The head of the WHO has said that the data of these suspects of sexual abuse will be presented to the authorities of the DR Congo and some countries of origin of the accused in order to continue criminal investigations.

At an administrative level, four of the suspects have been fired, and “measures will be taken” to prohibit the 21 alleged aggressors from returning to work at the WHO and other agencies linked to the United Nations.

Possible disciplinary action has also been anticipated for personnel who did not report these incidents, or who may have made mistakes in recruiting employees for the Ebola response.

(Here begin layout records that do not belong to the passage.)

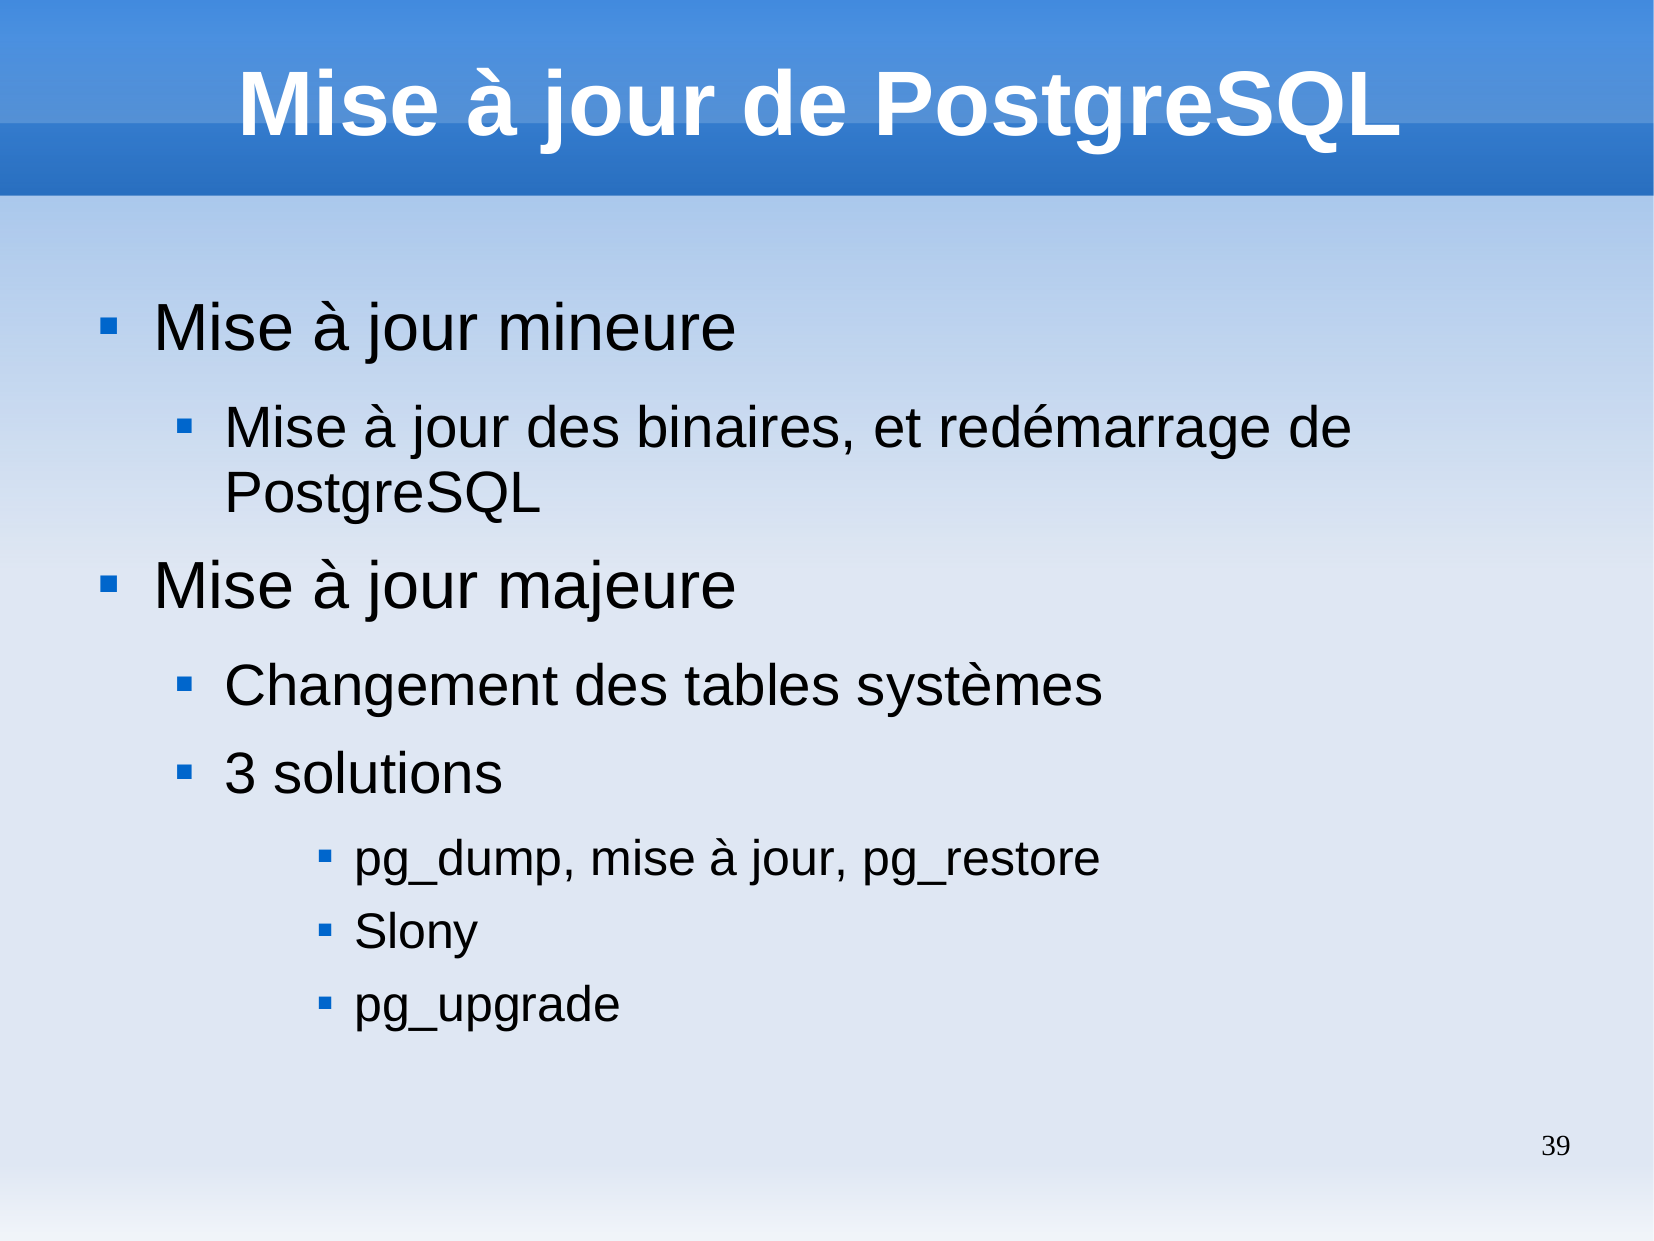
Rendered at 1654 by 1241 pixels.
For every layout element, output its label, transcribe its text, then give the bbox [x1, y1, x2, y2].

title Mise à jour de PostgreSQL [76, 7, 1565, 200]
list Mise à jour mineure Mise à jour des binaires, et redémarrage de PostgreSQL Mise à jour majeure Changement des tables systèmes 3 solutions pg_dump, mise à jour, pg_restore Slony pg_upgrade [82, 290, 1571, 1094]
picture [0, 0, 1654, 1241]
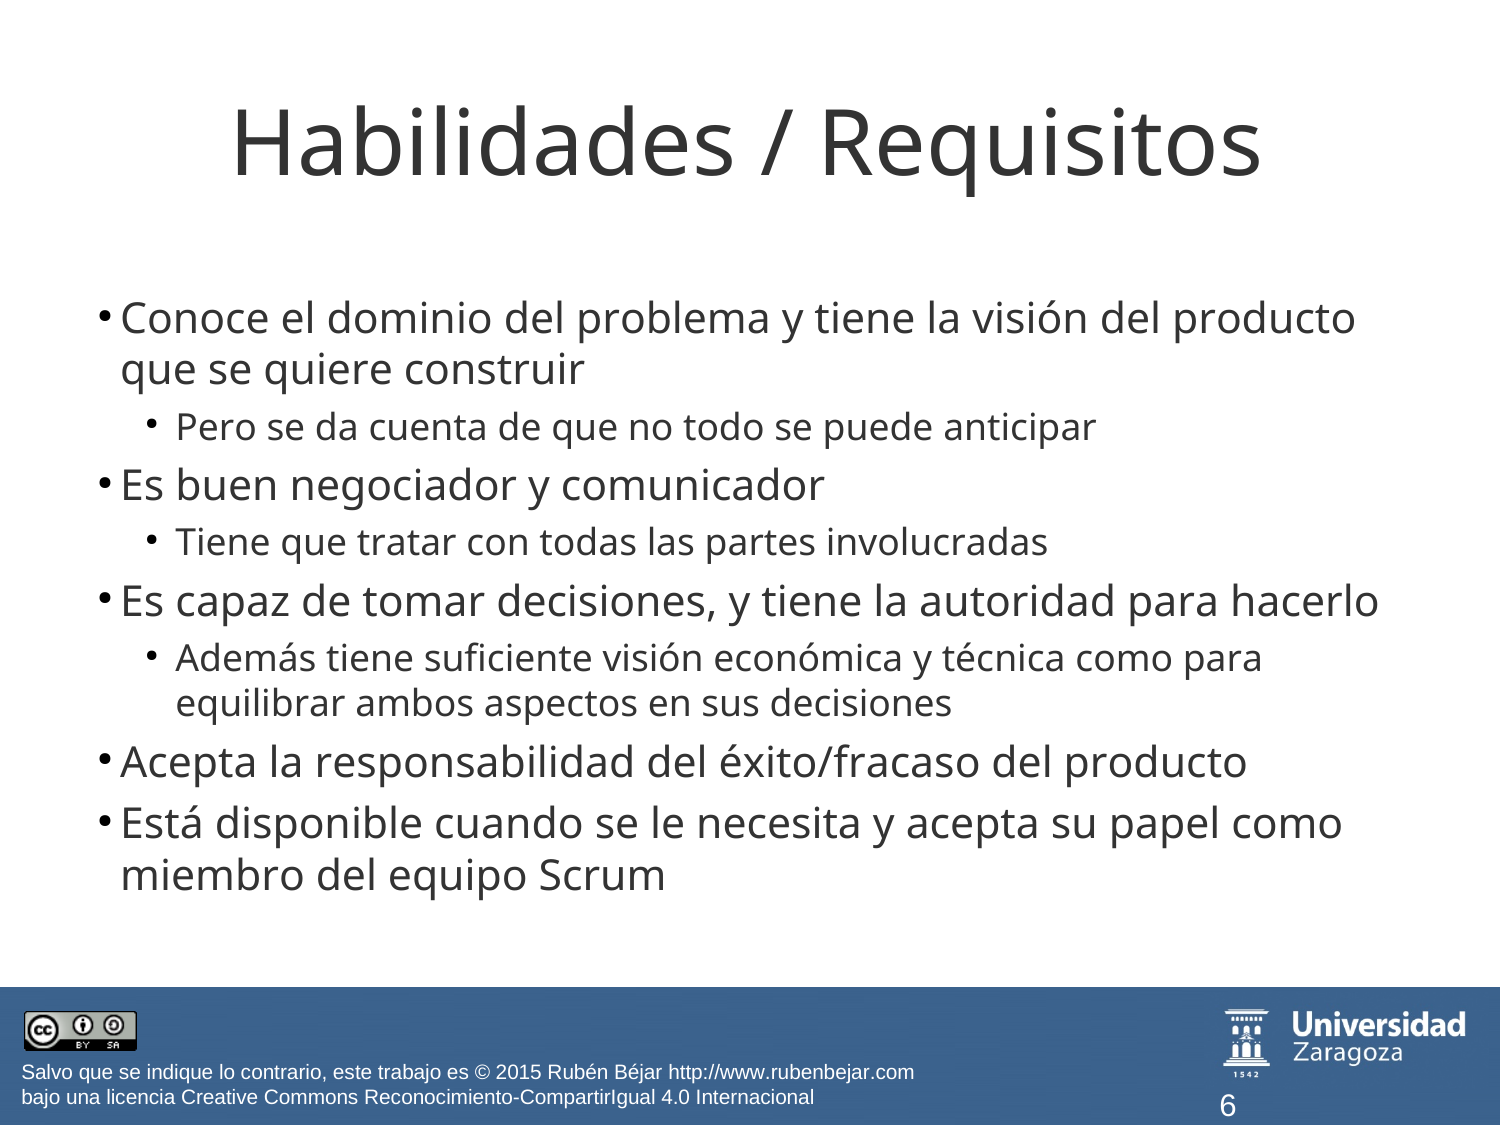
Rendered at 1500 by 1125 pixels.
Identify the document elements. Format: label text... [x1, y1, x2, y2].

picture [0, 987, 1500, 1125]
list Conoce el dominio del problema y tiene la visión del producto que se quiere construir Pero se da cuenta de que no todo se puede anticipar Es buen negociador y comunicador Tiene que tratar con todas las partes involucradas Es capaz de tomar decisiones, y tiene la autoridad para hacerlo Además tiene suficiente visión económica y técnica como para equilibrar ambos aspectos en sus decisiones Acepta la responsabilidad del éxito/fracaso del producto Está disponible cuando se le necesita y acepta su papel como miembro del equipo Scrum [82, 283, 1418, 957]
title Habilidades / Requisitos [74, 21, 1420, 257]
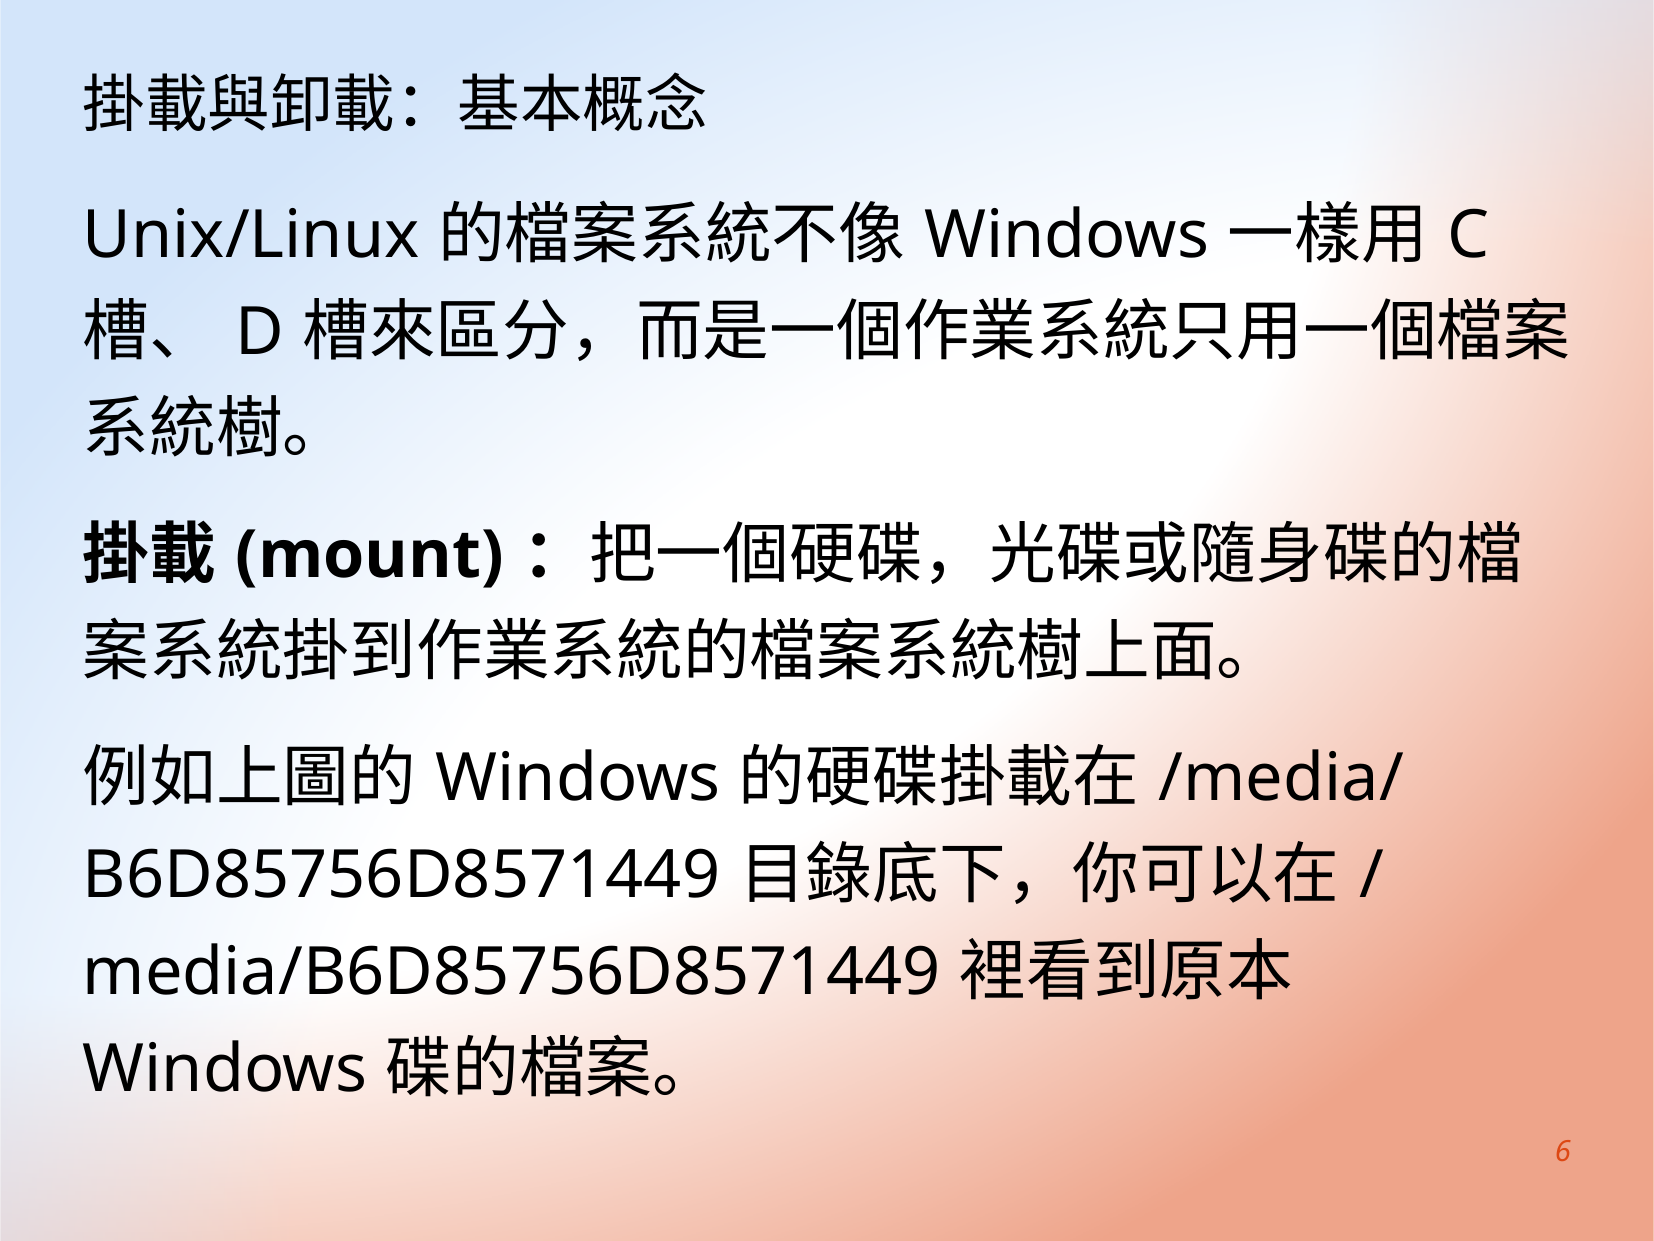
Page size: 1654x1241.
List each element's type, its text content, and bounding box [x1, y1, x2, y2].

picture [0, 0, 1654, 1241]
title 掛載與卸載：基本概念 [82, 49, 1571, 151]
list Unix/Linux的檔案系統不像Windows一樣用C槽、D槽來區分，而是一個作業系統只用一個檔案系統樹。 掛載(mount)：把一個硬碟，光碟或隨身碟的檔案系統掛到作業系統的檔案系統樹上面。 例如上圖的Windows的硬碟掛載在/media/B6D85756D8571449目錄底下，你可以在/media/B6D85756D8571449裡看到原本Windows碟的檔案。 [82, 180, 1571, 1201]
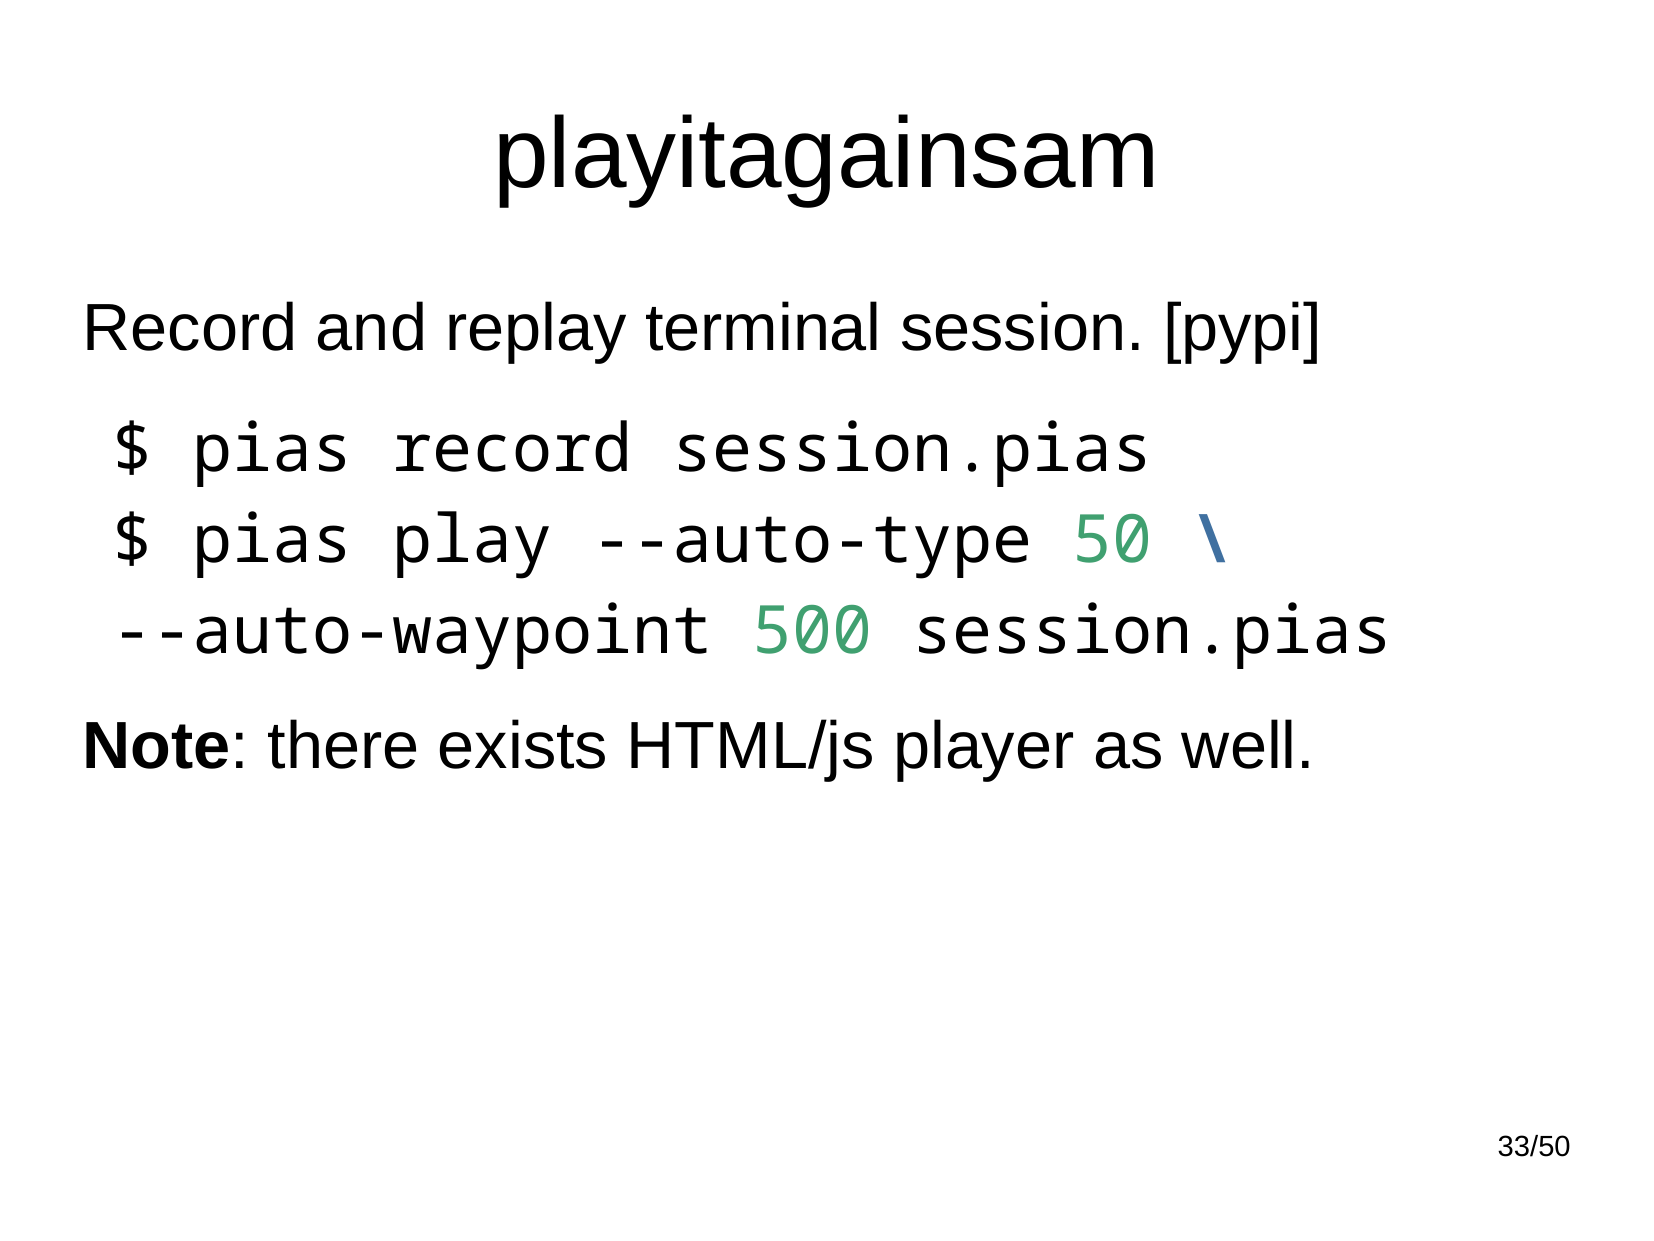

“We apologize to the women and girls for what they have suffered at the hands of workers who were sent to their communities to help in the difficult situation generated by an epidemic,” said WHO Regional Director for Africa, Tshidi Moeti.

The investigative commission was created in October 2020, a few days after “The New Humanitarian” and the Thompson Reuters Foundation they will publish a report about possible abuses against unqualified personnel (community workers, cooks, cleaners, etc.).

The complaints also targeted workers from the Congolese Ministry of Health and non-governmental organizations that also collaborated in the fight against the Ebola outbreak.

The events, and the outbreak itself, occurred in the northeastern provinces of North Kivu, South Kivu and Ituri, an area mired in a forgotten conflict for more than two decades involving militias from neighboring Rwanda.

Humanitarian organizations have denounced that the systematic rape of women is one of the most common crimes committed by the militias in this conflict.